Why the Soft Side of Business is the Hardest

By Greg Nathan posted May 16, 2014

I’ve just returned from our second Advanced Field Manager Bootcamp in Brisbane. The openness of people to learn and grow has been inspiring. Yesterday, we had Steve LeFever as one of our guest mentors. Steve, an international expert in franchising financials, was explaining to the 38 field managers in the room why they need to understand how to help franchisees improve their profitability. He passionately made the following point. “When franchisees are making money, they are happier, and when they are happier they complain less. And when they complain less it makes your life easier!”

This is one of those basic truths in franchising. But it’s not the whole story. Just as we need the two sides of our brain to function effectively, your field managers also need strong human relations skills to be effective in their role. Some people refer to this as the hard and the soft skills of business.

Execution eats strategy for breakfast

If the truth be known, the soft side of business is actually the hardest to master. How often have you unintentionally offended someone, who then kindly reciprocated by intentionally undermining you? How often have you failed to communicate effectively with a group so they thought you were trying to hurt them, when you were actually trying to help them?  How often have you been unable to get someone to do something you absolutely knew would be great for their business?  These failures to master the human relations side of business are common and costly to both franchisors and franchisees. In around 80% of cases where new initiatives fail to achieve their objectives, it is not due to poor strategy, it is due to a lack of trust or low commitment by the people who have to implement the strategy. It’s why experienced CEOs say “execution eats strategy for breakfast”.
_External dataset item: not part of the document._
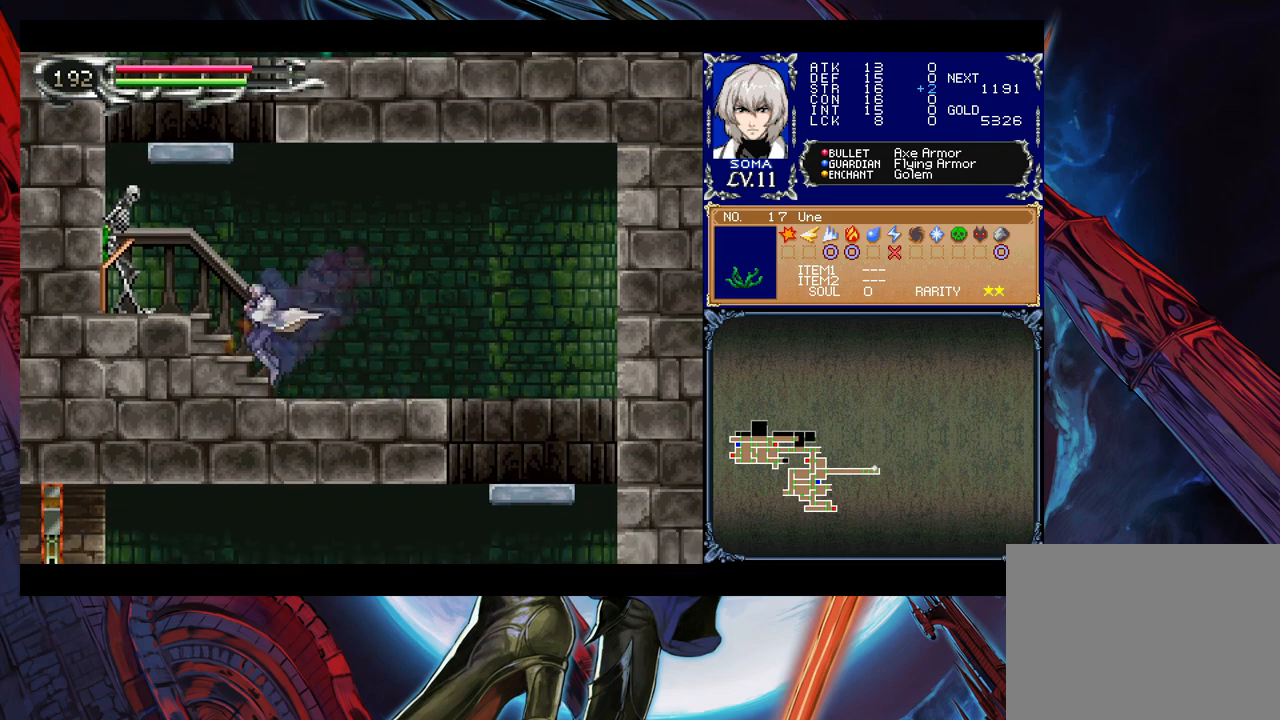
{"buttons": [], "left_stick": "left", "right_stick": "center", "events": [[17, "B", "down"], [33, "A", "down"], [33, "B", "up"], [67, "A", "up"], [233, "A", "down"], [283, "A", "up"], [433, "A", "down"], [483, "A", "up"]]}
If you want franchisees to support a strategy, they need to firstly trust in the logic of what you are asking of them. While it helps if you can prove it will save them time or make them money, most will appreciate that not all investments produce immediate returns. Franchisees also need to believe that what you are asking of them is fair. Nothing undermines trust like feeling we are being exploited or that others are benefiting unfairly from our hard work or sacrifice. This expectation of fairness is part of our human genetic code because fair play is essential for communities to function effectively. It helps if a franchisor can demonstrate they are sharing the risk or contributing in some way to a costly investment.

Trust is a must but it’s just the beginning

Finally franchisees need to have confidence you’ve told them the whole story. Transparency in the “what and why” of your strategy is essential for creating trust. This also applies to the personal level. The more we feel we know someone the more we feel we can trust them. One of the simplest but most powerful trust building exercises I use when working with groups is to get people to share something personal about themselves.

While trust is a must it is not enough in itself. If a franchisee believes your strategy is a good idea you may have their trust. But it is only when they agree to take action that you have their commitment. And without commitment you have a failed strategy. We will take up the drivers of commitment in a later Tip.